• _PROBLEMS TO WORK ON_:
- 1) Decide whether each statement below agrees with the XML Literals article, answering yes or no and quoting the words of the article that settle it.
(a) XML Literals skip an XElement that is set to Nothing when the document is generated.
(b) LINQ can be used directly on heterogeneous collections.
(c) The author finds nested IIfs easy to read.
- 2) Using the XML Literals article, answer each question below.
(a) In the schema shown, what value of maxOccurs allows any number of Address elements?
(b) Which two methods does the author name for converting heterogeneous collections?
(c) According to the author, what does the XAttribute variable hold?
- 3) Carry the XML Literals article forward from its final line.

• _GIVEN TEXT_:
.....
Personally, I like this solution because the code for including or omitting the element is right in the XML document. However, I can see that some of the readability that I value in XML Literals has been lost. Furthermore, if an optional element contains other optional elements, the resulting nested IIfs can create code that even I would admit is difficult to read.

An alternative solution that avoids that danger is to include the optional element in its own XElement as this code does:

Dim ShippingAddressElement As XElement
If cust.HasShippingAddress Then
  ShippingAddressElement = <ShippingAddress>
      <%= cust.ShippingAddress %>
     </ShippingAddress>
Else
  ShippingAddressElement = Nothing
End If

XML Literals automatically ignore XElements set to nothing when generating the document. As a result, this example will omit the ShippingAddress from the document when ShippingAddressElement is set to Nothing:

elm = <Addresses>
        <BillingAddress>
          <%= cust.BillingAddress %>
        </BillingAddress>
        <%= ShippingAddressElement %>
      </Addresses>

In addition to optional elements, a document can have optional attributes. Here, I think that the most readable/maintainable solution is to use a XAttribute variable that holds a complete XML attribute (both the attribute name and its value). This example creates an XAttribute variable by passing a name and value to the XAttribute constructor when there's data present in the AddressType property of the CustomerAddress object pulled from a Customer object's Addresses collection:

Dim TypeAttribute As XAttribute
Dim Address As CustomerAddress
Address = cust.Addresses.First
If String.IsNullOrWhitespace(Address.AddressType) = False Then
  TypeAttribute = New XAttribute("Type",  Address.Type)
Else
  TypeAttribute = Nothing
End If

Now I can include the XAttribute in the document. As with XElement, if the XAttribute variable is set to Nothing it will be omitted form the document:

elm = <Address <%= TypeAttribute %>/>

Repeating Elements, Dynamic XML Elements and XML Directives (Oh My!)
In addition to optional elements, XML documents usually contain repeated elements. In a schema, these are elements with a maxOccurs attribute greater than 1. This example specifies that an unlimited number of Address elements can appear within an Addresses element:

<xs:complexType name="Addresses">
  <xs:sequence>
    <xs:element ref="Address" maxOccurs="unbounded"/>
  </xs:sequence>
</xs:complexType>

To generate the equivalent document using XML Literals, you use a LINQ statement (which, you'll notice, will be almost identical in both C# and Visual Basic except for the uppercase letters). The LINQ statement in the following code adds to the document an Address element enclosing the value of the Address property for each CustomerAddress object in the Addresses collection:

elm = <Addresses>
        <%= From addr In cust.Addresses
            Select
        <Address Type=<%= addr.AddressType %>>
          <%= addr.Address %>
        </Address> %>
      </Addresses>

A typical result will look like this:

<Addresses>
  <Address Type="Shipping">
    53 St. Patrick Street
  </Address>
  <Address Type="Billing">
    163 Shore Drive
  </Address>
</Addresses>

Of course, LINQ will only work with homogenous collections (collections guaranteed to contain only one kind of class). However, as I discussed in a previous tip you can use the OfType and Cast methods to convert heterogeneous collections into collections with which you can use LINQ.

You're not limited to just adding data to your document's elements and attributes. Where it makes sense you can also use expressions to dynamically set the names of your elements and attributes. This example dynamically generates an element whose name is pulled from a variable called ElementName and which contains an attribute whose name is drawn from a variable called AttributeName:

TypeAttribute = New XAttribute(AttributeName, "Value")
.....
• _DATASET EXCERPTS_:

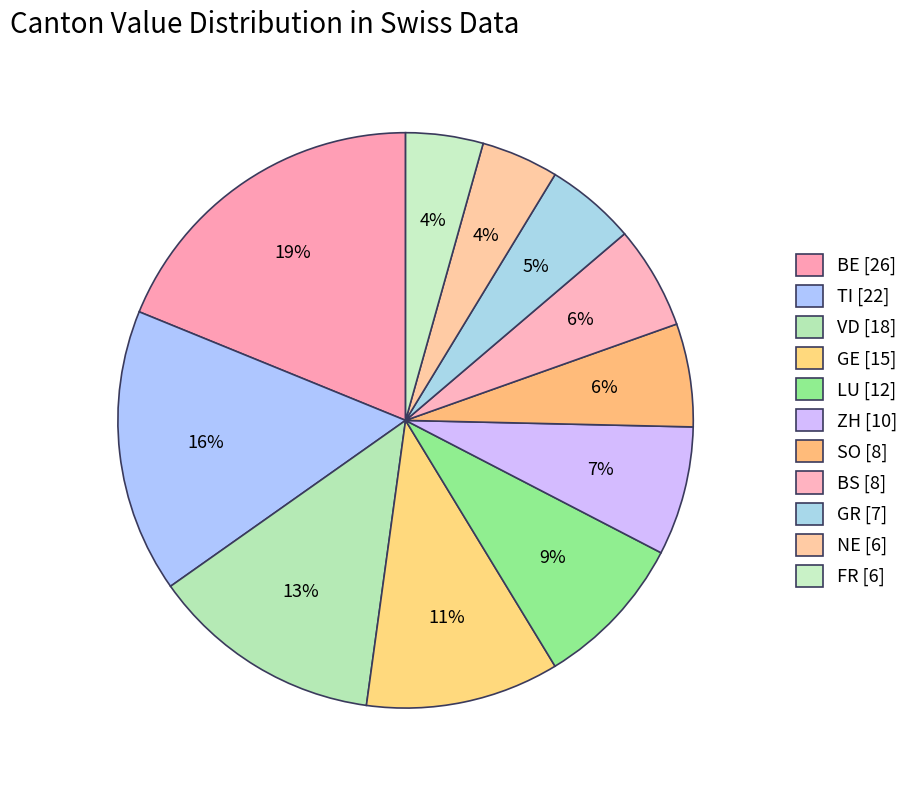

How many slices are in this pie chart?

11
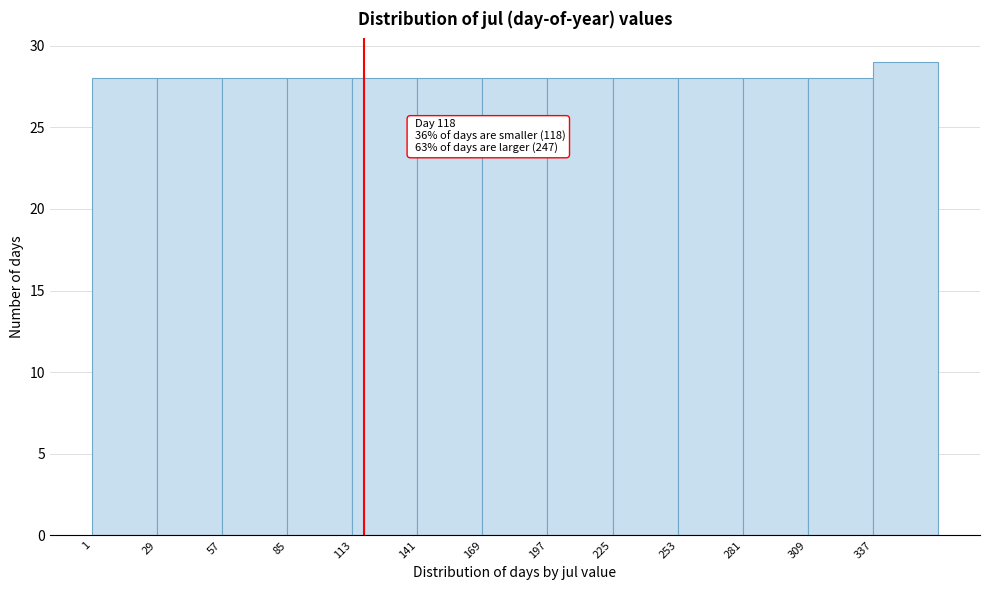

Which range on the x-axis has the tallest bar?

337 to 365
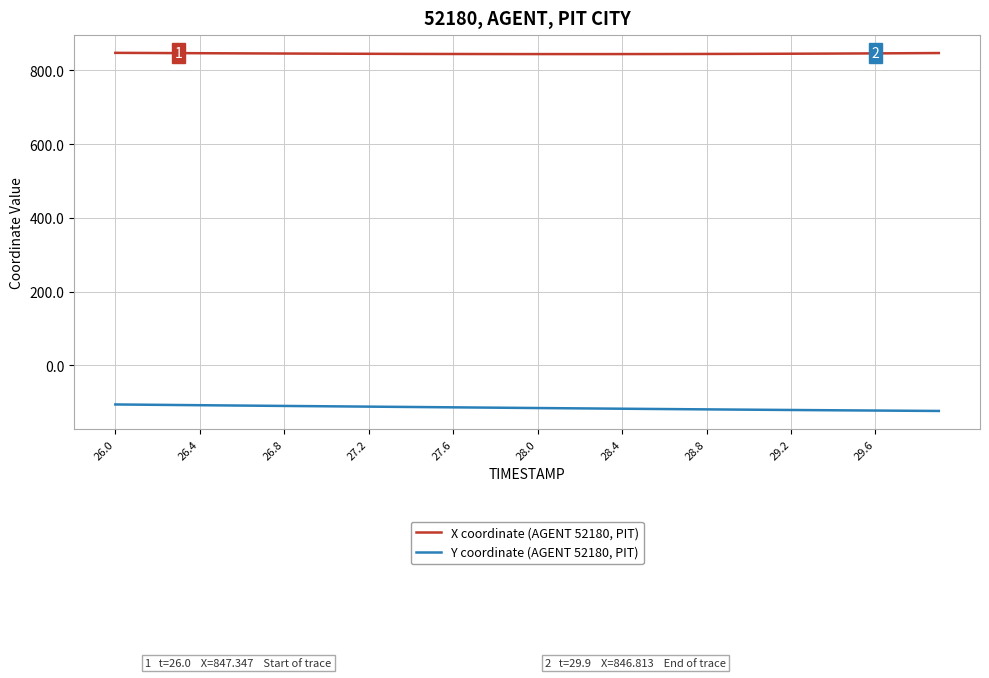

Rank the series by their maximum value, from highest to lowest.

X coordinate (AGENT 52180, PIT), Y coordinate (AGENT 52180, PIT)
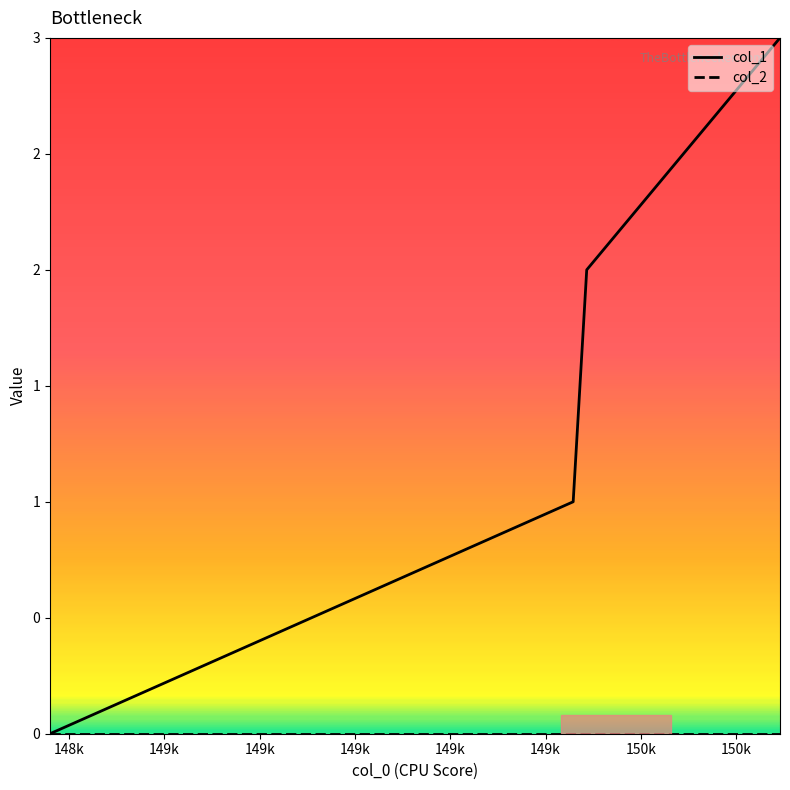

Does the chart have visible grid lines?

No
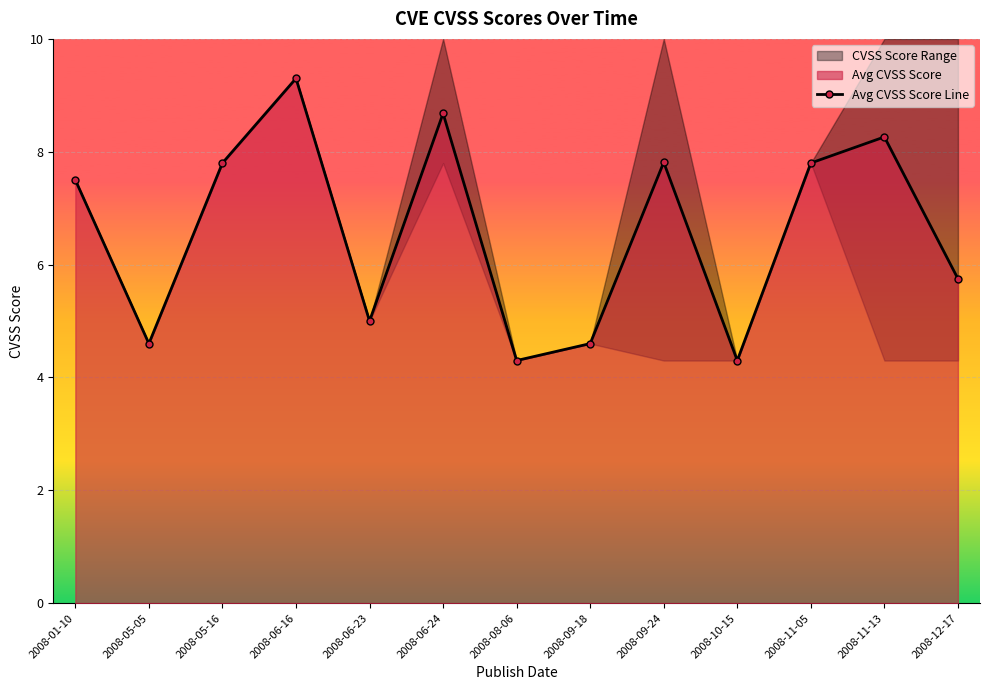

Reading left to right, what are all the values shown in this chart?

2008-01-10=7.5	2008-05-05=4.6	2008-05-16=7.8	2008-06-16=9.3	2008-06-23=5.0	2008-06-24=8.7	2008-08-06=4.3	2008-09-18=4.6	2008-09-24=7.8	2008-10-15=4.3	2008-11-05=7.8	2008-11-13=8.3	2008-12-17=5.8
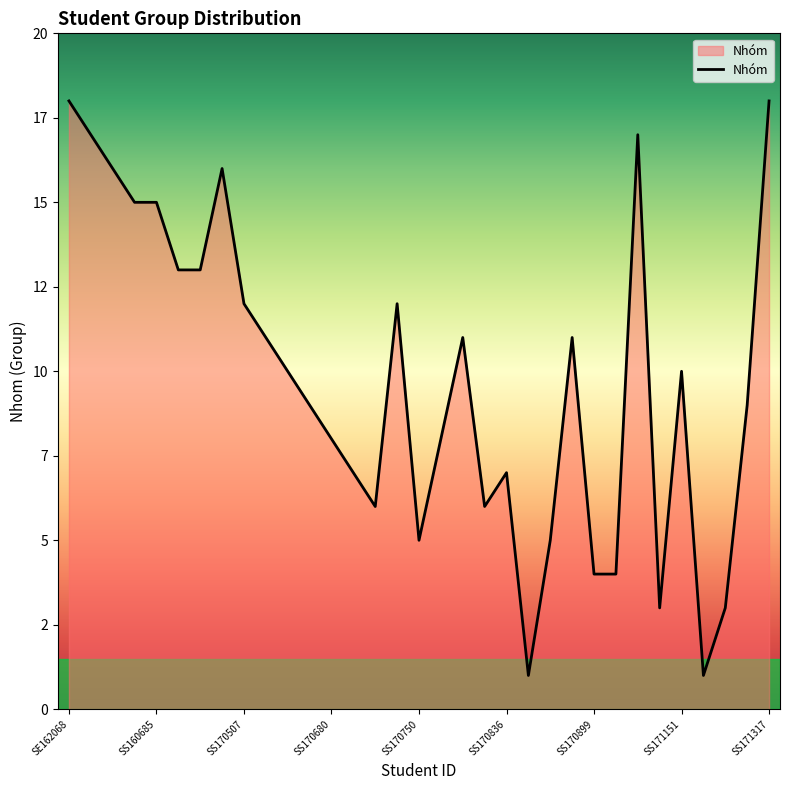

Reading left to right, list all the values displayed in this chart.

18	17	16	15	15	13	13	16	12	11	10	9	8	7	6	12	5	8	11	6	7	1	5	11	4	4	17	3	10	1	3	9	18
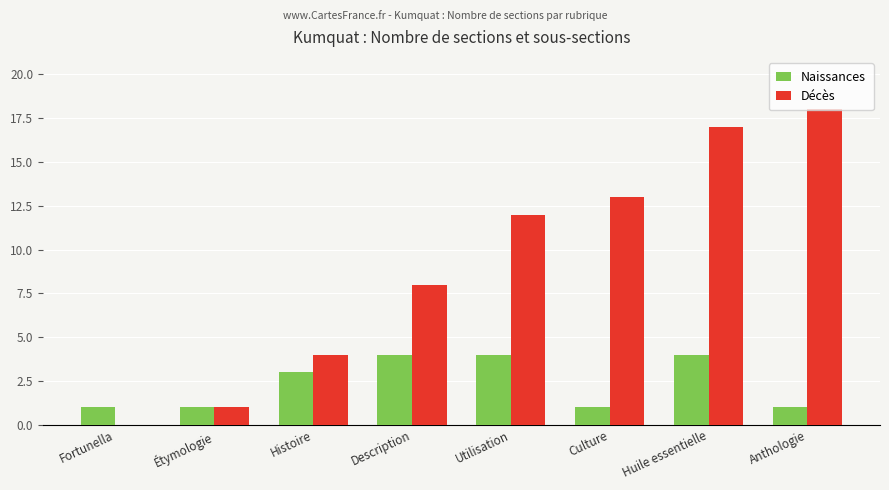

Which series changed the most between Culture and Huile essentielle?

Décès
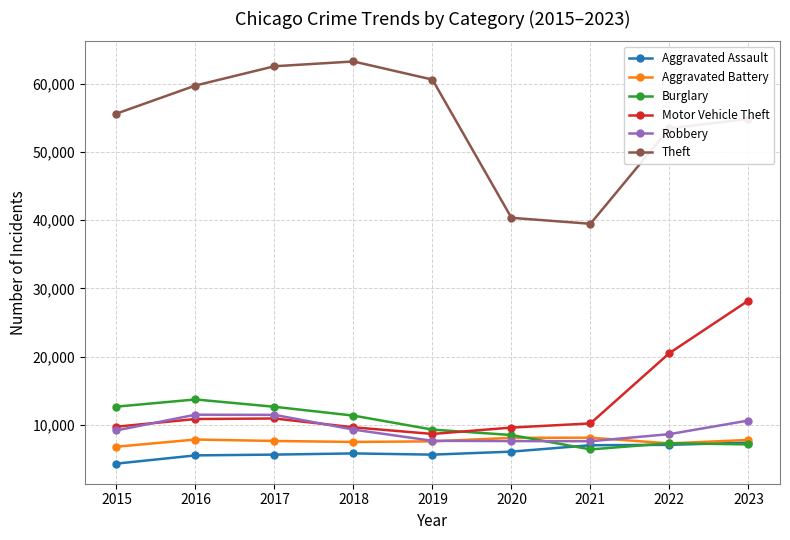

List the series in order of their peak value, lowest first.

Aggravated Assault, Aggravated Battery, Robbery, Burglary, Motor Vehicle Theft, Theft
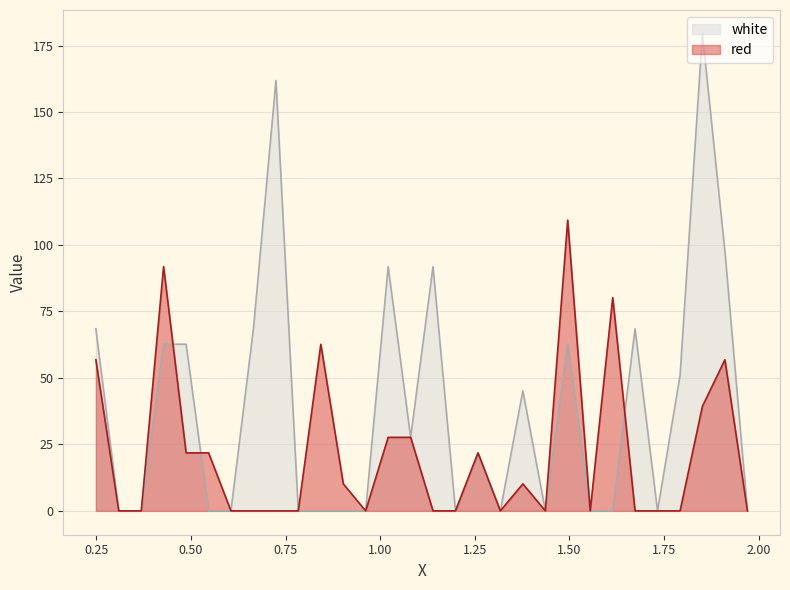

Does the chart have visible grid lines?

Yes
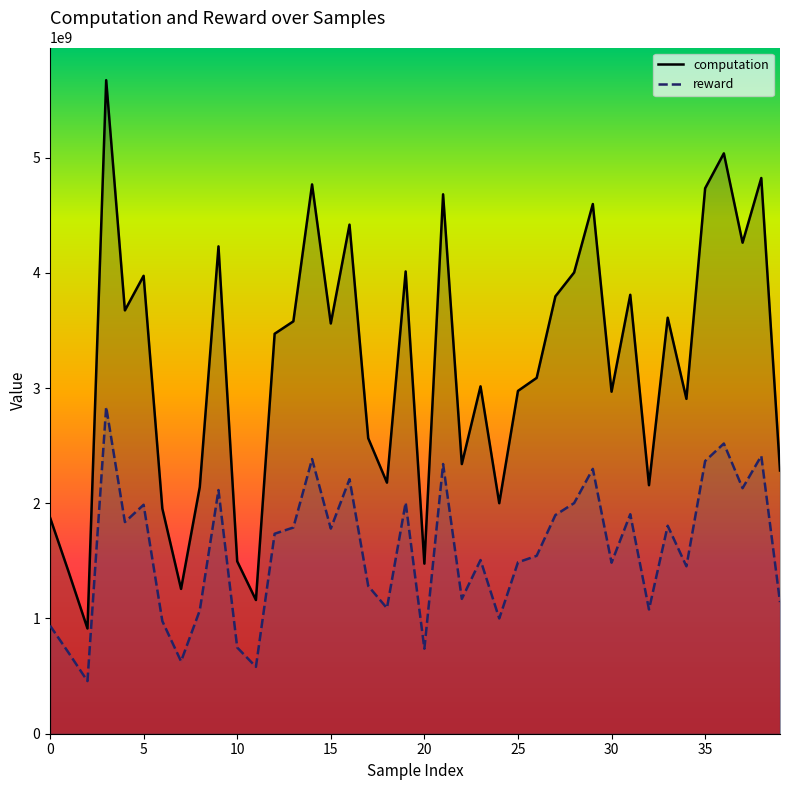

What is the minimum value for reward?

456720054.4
.....
• _ANSWERS FOR EACH ITEM_:
- 1)
(a) Yes: "XML Literals automatically ignore XElements set to nothing when generating the document."
(b) No: "LINQ will only work with homogenous collections"
(c) No: "the resulting nested IIfs can create code that even I would admit is difficult to read."

- 2)
(a) "unbounded"
(b) OfType and Cast
(c) A complete XML attribute, holding both the attribute name and its value

- 3)
elm = <<%= ElementName %> <%= TypeAttribute %> />

While a potentially useful feature, I can't help but feel that this is throwing away some of the clarity that XML Literals provide.

If you want to go one step higher than an element and include the XML directive in your document, you can do that also by using XDocument instead of XElement as this example does (again, note the absence of any delimiters):

Dim xdoc As XDocument
xdoc =  <?xml version="1.0"?>
        <Customer xmlns="http://www.phvis.com/Customer"
                  xmlns:xsi="http://www.w3.org/2001/XMLSchema-instance">
          A123
        </Customer>

Using the Document
Now that you've created your XML document in your XElement, what can you do with it? At the start of this article, I suggested putting this code in a method in a class library that you can call from the language of your choice. The most obvious interoperable choice is to have that method return the XML document as a string. You can do that just by calling the XElement ToString method:

Public Sub GenerateXML(cust As Customer) As String
  Dim elm As XElement
  '…create document 
  Return elm.ToString
End Sub

When you call the ToString method from C#, any double quotes (which is what the XElement puts around attribute values) will be escaped.

However, while XML Literals are limited to Visual Basic, the XElement is not (it's just another .NET data type). That means there's nothing stopping you from returning your XElement from your method:

Public Sub GenerateXML(cust As Customer) As XElement
  Dim elm As XElement
  '...create document 
  Return elm
End Sub

In addition to using the XElement ToString method to retrieve the XML, the calling program can save the XML to disk using the XElement Save method:

elm.Save("c:\MyXML.XML")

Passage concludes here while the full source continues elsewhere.